Note: If you decide to revert to 9.x and don't have a backup of the worker's PV, you won't be able to use the old PV as GraphDB 10's repositories and settings aren't backward compatible. Your best course of action would be to make sure it will provision a new clean PV, scale the replica back from 0, recreate the worker repositories and reconnect them to the old master repositories letting GraphDB replicate the data.
The Helm chart includes an example repository configuration TTLs.
To install the GraphDB on graphdb.local
:
helm install --set deployment.host=graphdb.local graphdb .
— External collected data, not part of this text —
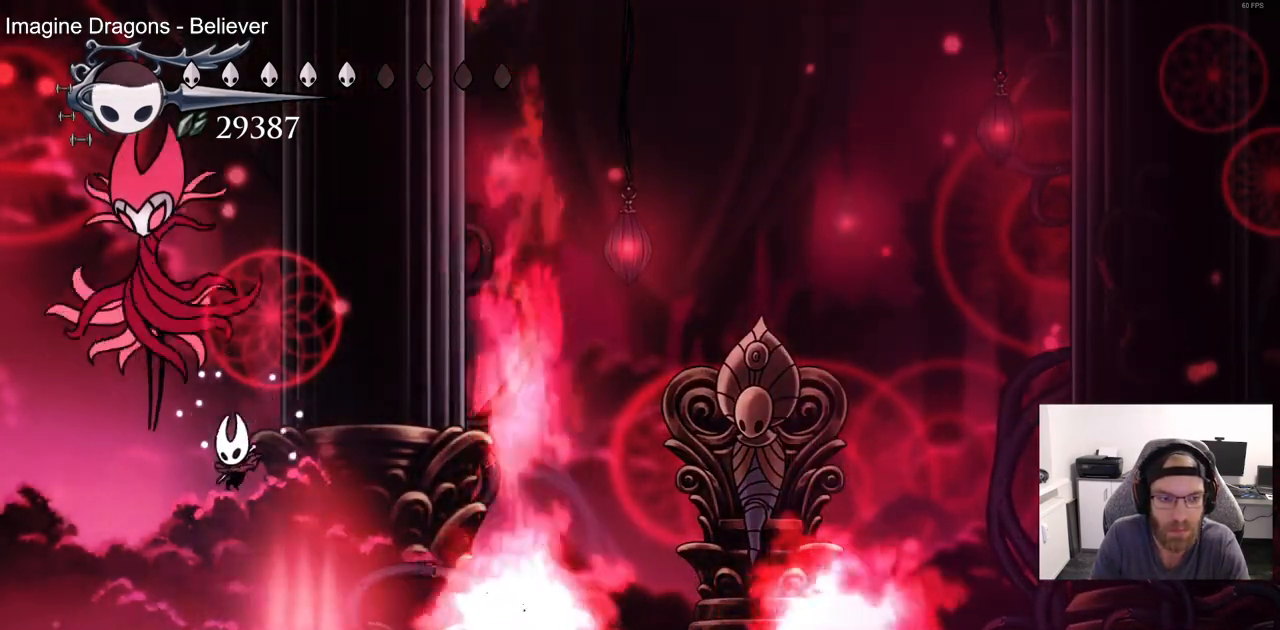
Gameplay with a controller (PlayStation layout); each line is a JSON object with the inputs held at the frame after it. "events" lists button and stick changes between this image and that frame as [ms after this image, input, new state], when the widget could be followed in between.
{"buttons": ["DPAD_RIGHT"], "left_stick": "center", "right_stick": "center", "events": [[267, "CROSS", "down"], [400, "DPAD_LEFT", "up"], [433, "DPAD_RIGHT", "down"], [433, "DPAD_UP", "up"], [450, "CROSS", "up"], [500, "right_stick", "center"]]}
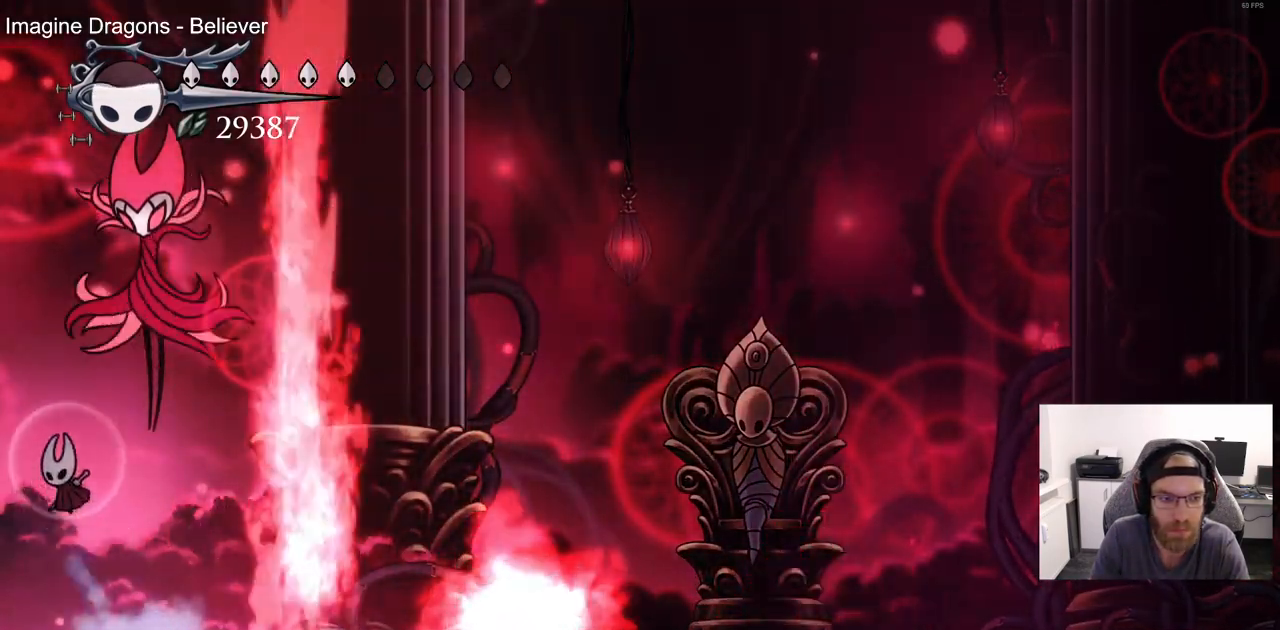
{"buttons": ["CROSS", "DPAD_RIGHT"], "left_stick": "center", "right_stick": "up", "events": [[117, "R1", "down"], [117, "R2", "down"], [150, "DPAD_LEFT", "down"], [200, "CROSS", "down"], [200, "right_stick", "up"], [317, "R1", "up"], [317, "R2", "up"], [500, "DPAD_LEFT", "up"]]}
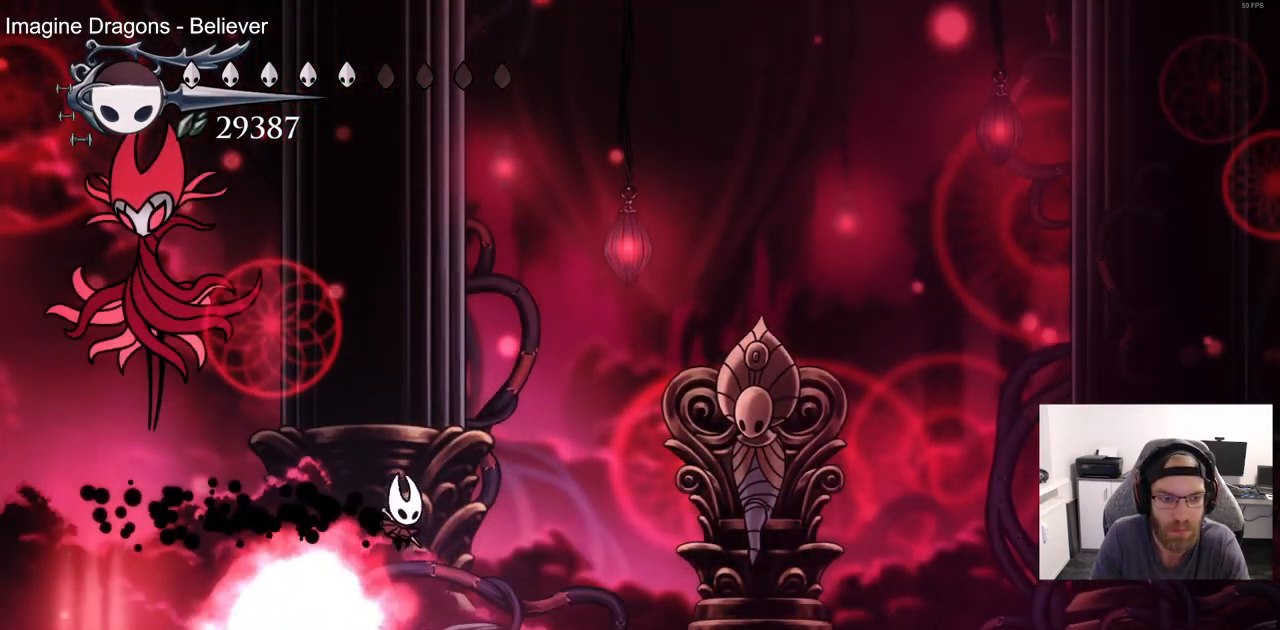
{"buttons": ["CROSS", "DPAD_UP", "DPAD_LEFT"], "left_stick": "center", "right_stick": "up", "events": [[33, "CROSS", "up"], [67, "DPAD_RIGHT", "up"], [233, "CROSS", "down"], [250, "DPAD_LEFT", "down"], [267, "DPAD_UP", "down"]]}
After a few seconds, Helm will print out the result from installing GraphDB. You should see the following output:
-------------------------------------------------------------------------------
____ _ ____ ____
/ ___|_ __ __ _ _ __ | |__ | _ \| __ )
| | _| '__/ _` | '_ \| '_ \| | | | _ \
| |_| | | | (_| | |_) | | | | |_| | |_) |
\____|_| \__,_| .__/|_| |_|____/|____/
|_|
-------------------------------------------------------------------------------
version: 10.0.0
GDB cluster: true
** Please be patient while the chart is being deployed and services are available **
You can check their status with kubectl get pods
Endpoints:
* GraphDB workbench: http://graphdb.local/graphdb
By default, the Helm chart is deploying persistent volumes that store data on the host path. This is useful for local Minikube deployments. However, in a cloud environment with multiple node cluster this would lead to rescheduling and data loss.
See https://kubernetes.io/docs/concepts/storage/volumes/.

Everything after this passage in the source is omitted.